Text:
◇ ◇ ◇ ◇ ◇ ◇ ◇
So why are definitions so important? Definitions are important because, without understanding what something means, the intention of the word can be misconstrued and used to fight against what the true meaning is. Let’s look at the meaning of family. This might not be related to international relations and propaganda, at first, but depending on how we use this word, a family can be used to advance or decline our agenda when it comes to politics.

 

For example, the historical definition of a nuclear family is a mom, dad, and children. These nuclear families were expected to share the same values and political expectations as a means to push whatever agenda the current government had at the time, including gender and stereotypical roles of what a man, woman, and a child should do and expect from those around them.

It was expected of the children in this nuclear family to find partners with similar values and religions to keep the status quo and peace with a mindset of “like-minded individuals need to stay together”. For traditional families and individuals, this worked well on the surface. Everyone had a role and those around them followed a self–fulfilling prophecy of perfection at the hands of sameness. This time frame, the way I understand it, ran from the 1920s to the late 1990s, where individualism was seen as a path down the forked road: The forked road people rarely tread for fear of isolation.

This forked road was seen as the antithesis to familial and social progress and the path less followed was seen as a way to weed out those who would ask difficult questions, questions the nuclear family weren’t willing or able to ask or answer. The result was a safe for work, safe for grandma, safe for peer version of a family that fit into the perfect mold. The mold that had been the accepted mold for generations; Why change it now?

 

The problem is that this mold had to change. Regardless of your opinion of what a nuclear family should be, it’s difficult to spend any time on social media without seeing different definitions of family. The nuclear family might have consisted of a mom, dad, and children in 1920-1990, but the 1990s created a new sense of the word family. A sense that was seen as ‘wrong’ or ‘evil’ in some views, while others understood that the accepted mom–dad–child 1–child 2 view of a family wasn’t enough.
◇ ◇ ◇ ◇ ◇ ◇ ◇
Provided data:
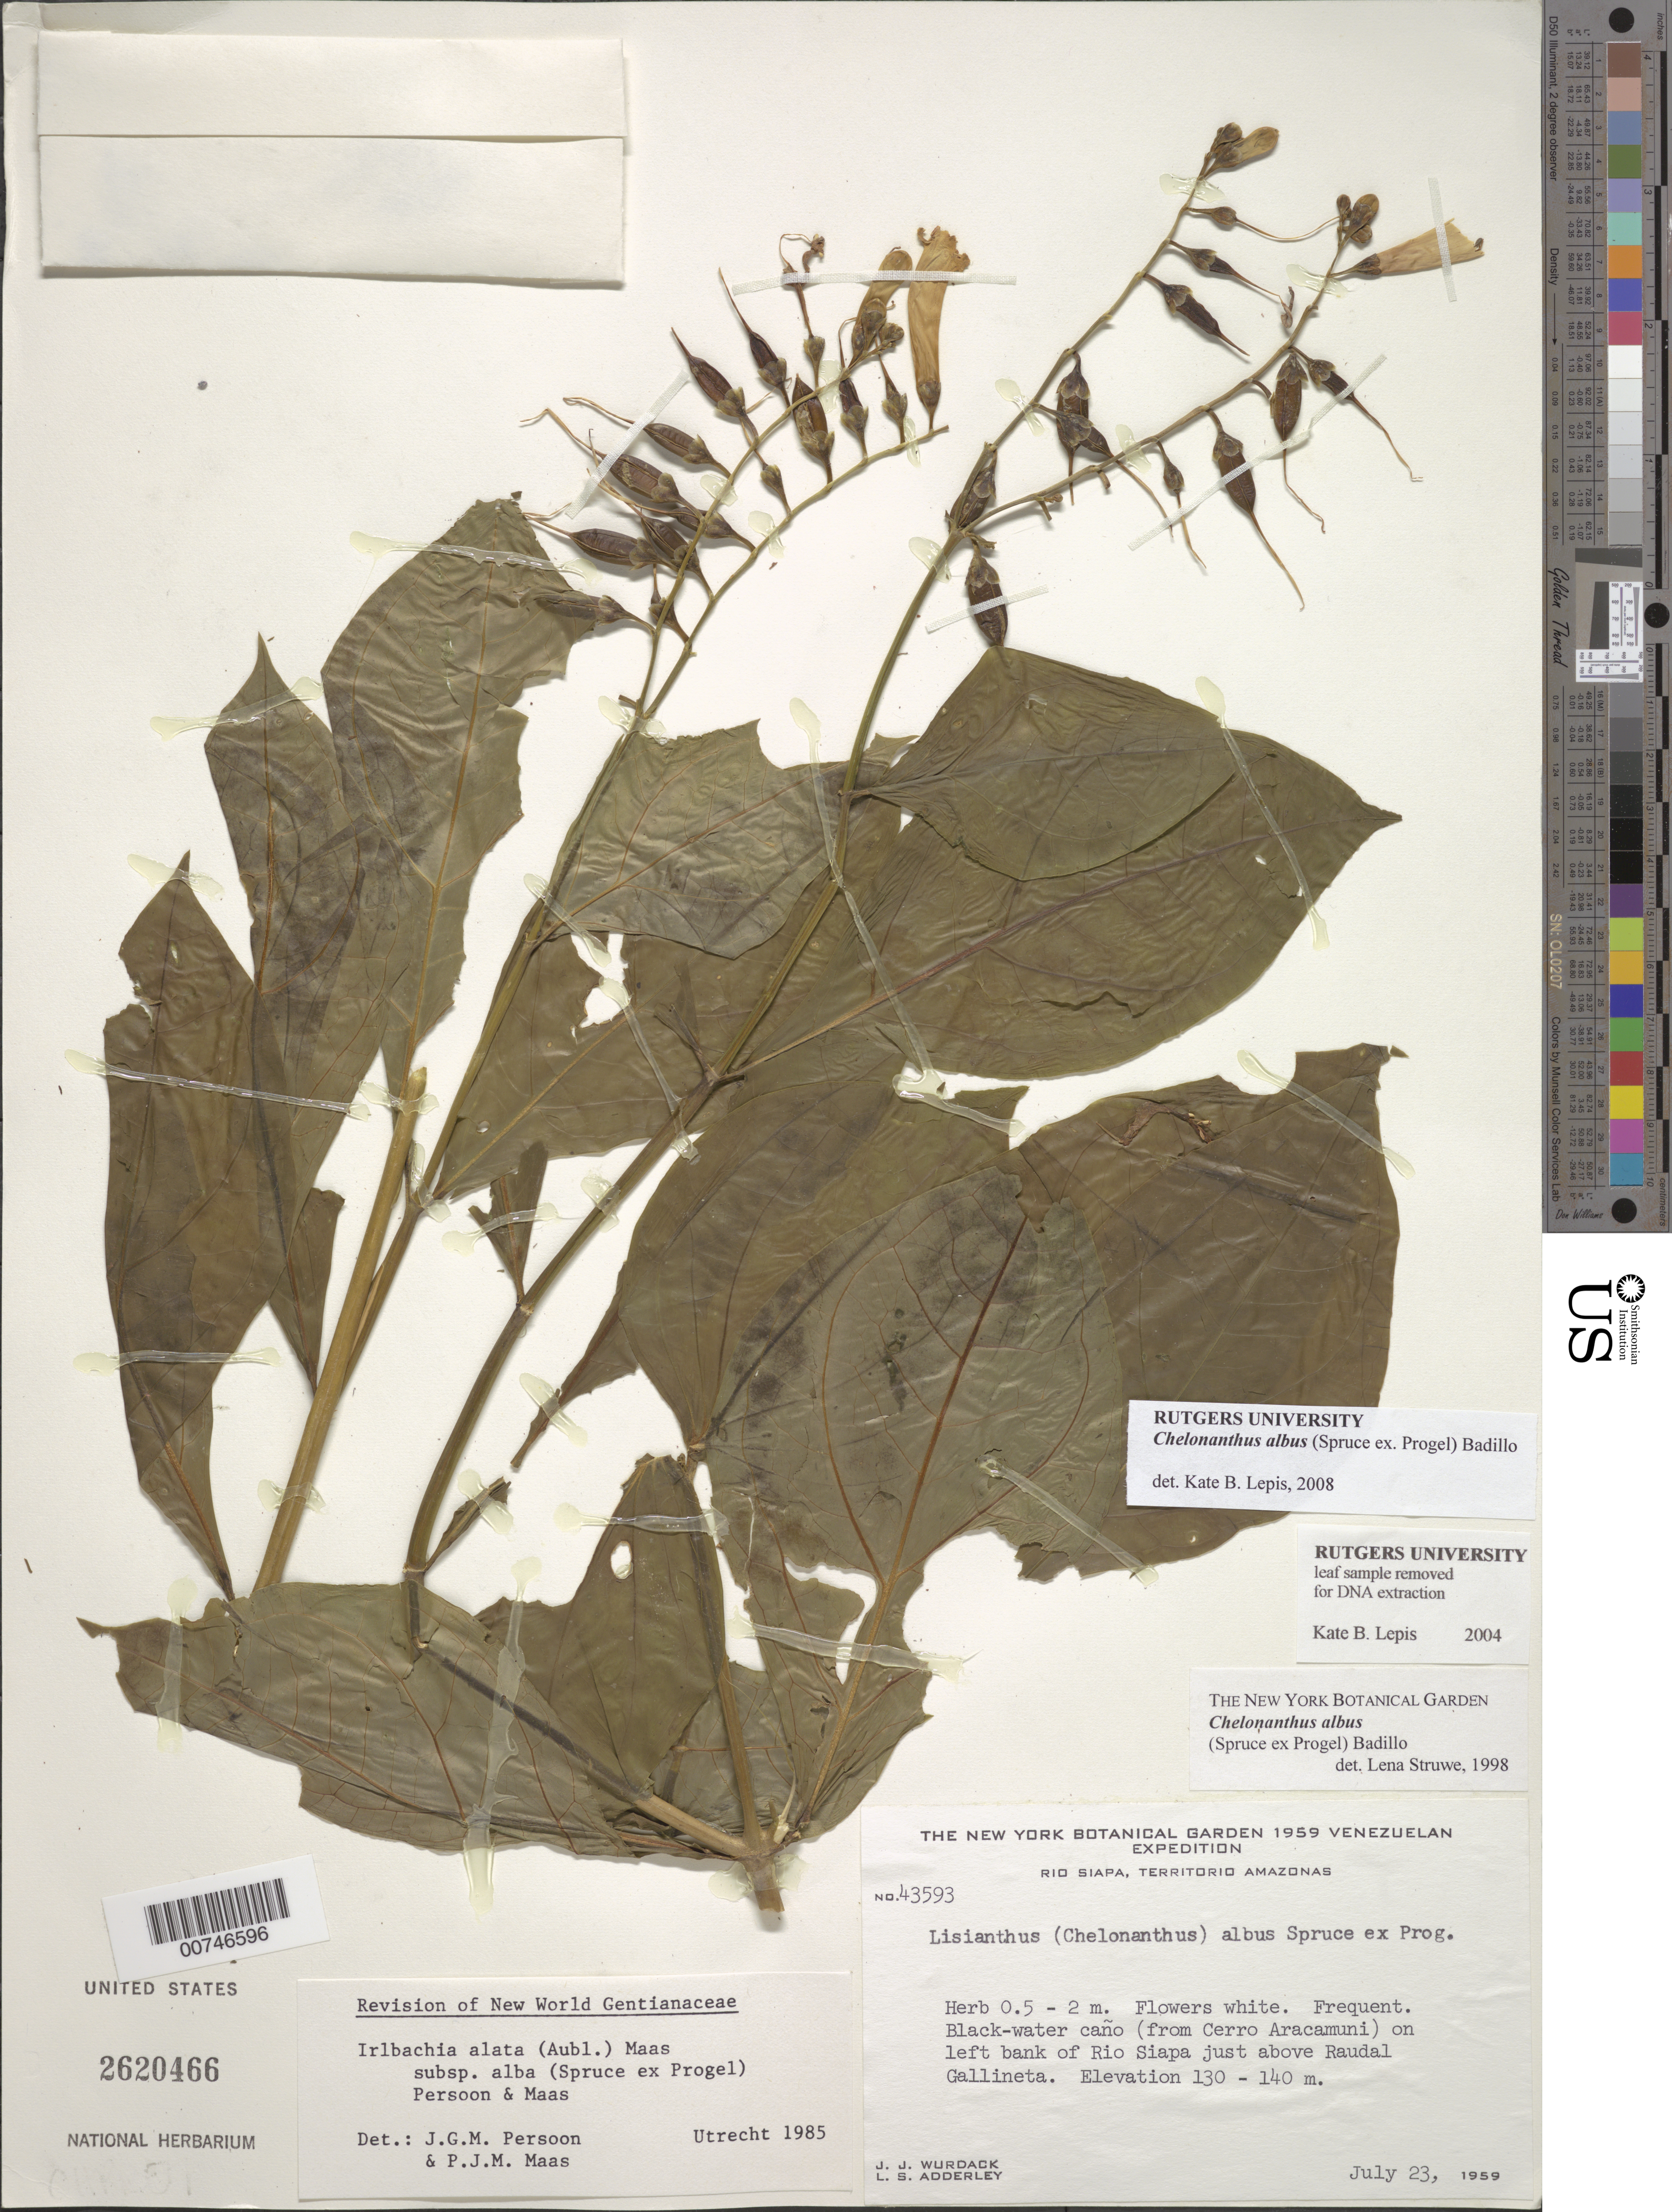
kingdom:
◇ ◇ ◇ ◇ ◇ ◇ ◇
Instruction:
Continue the text on the meaning of family, starting right after its final sentence. The material is separate from the text on the meaning of family.

Exercise output:
What about same sex couples who wanted to start a family? What about a single mom or dad who chose to raise their child or children without their partner because of years of emotional, physical, and sexual abuse and a decision they made not to endure it anymore for the sake of their children—a decision that wasn’t available to people before the 1990s for fear of complete isolation and name-calling? Or a couple (heterosexual or same–sex) without children, and consider themselves family because they are committed to one another?

 

These family units are still families, they just don’t follow the accepted view of what a family looks like to certain people. Does the definition of the word ‘family’ lose its meaning when used in alternative ways, or is that just your bias creeping in, saying, “A family should be X because that's what works?” Did it, though? Did the accepted roles and definitions of family work in the past, or was it a case of “It worked because no one told me otherwise.”?

This is the problem with definitions and their understanding. The words stay the same, even though their definitions can change drastically. This is why it’s important to consider definitions when discussing international relations. Some of the words that we use in international relations have been in use since before the Second World War, yet their meanings have changed based on the times and how media is used. What does this have to do with propaganda, you ask? At the moment, this may not be linked to propaganda at all. This depends on how you view the words that have been used in this piece and what meanings they have for you today, like the meaning of family.

The use of propaganda has been used to strengthen or degrade families, regardless of the type of family, for generations. Each new form of propaganda isolates a member of the family if they don’t agree with the current, accepted form of propaganda person A supports (either willingly or unknowingly). This changes how the new generation perceives propaganda and their aged family members who might not understand these new messages that are pushed using certain colors and buzz words, but the older generataion/s have fallen out of the propaganda machine’s radar. It’s the younger generation (those born well after the propaganda of World War II could be seen on street corners) who will use these new definitions of old words to their advantage and the advantage of the driving forces behind current propaganda. Definitions are important, but not more important than the defining acts of those who fulfill the dreams of the propaganda machine.

Questions from piece:

 

  • Are these definitions as important as the actions of these defining moments?

  • Have you noticed forms of propaganda in your town or city?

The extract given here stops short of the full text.